It may no fun to write for, but i guess it's not supposed to be so.
I like it.


----------



## Leslie Fuller

If anyone is interested, here is a link to the filmmaker’s award-winning animation (with original music).


----------



## Lo28

Anyone here entered this? Today was the deadline.
I really liked working on this, it's a very well made and intense film.
I wanted the music to support the heavy emotions in the story.

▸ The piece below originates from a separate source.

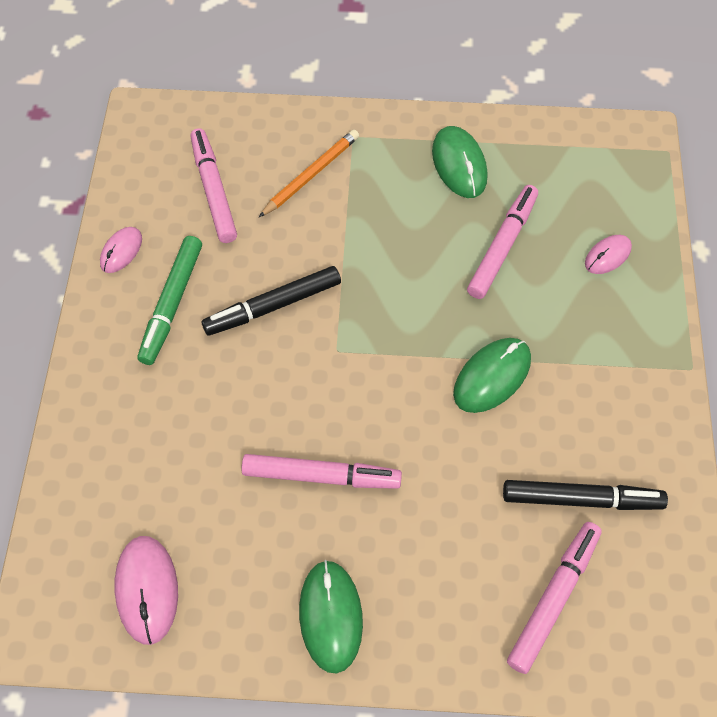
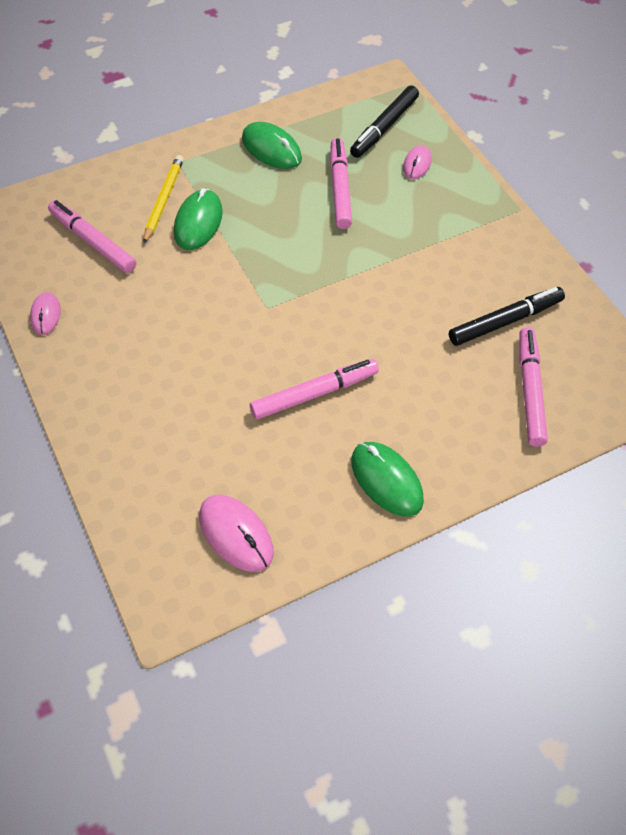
camera: 30 degrees left, 5 degrees down
green marker [137,236,202,365] -> none
black marker [201,266,341,335] -> black marker moved to [350,86,419,158]
orange pencil [259,130,359,217] -> yellow pencil [144,155,184,244]
green mouse [453,338,531,413] -> green mouse moved to [174,188,223,250]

Two big challenges for me here: 
1. There are many different sections and changes of atmosphere in the film. I tried to create a continuous flow from start to end without completely switching genres (wink wink nudge nudge). 
2. Trying not to overpower the dialogue with the music.

This is my submission:



I was lucky to be able to have the cello recorded by a friend of mine who is a very talented cello player, Elien Van Alboom. I have to invest in a better microphone for recording the cello though.


----------



## LauraC

I leaned into the discomfort of this and actually enjoyed scoring it.


----------



## mscp

Life has been so hectic lately that I had registered for it and everything but haven't even touched the file yet...bummer.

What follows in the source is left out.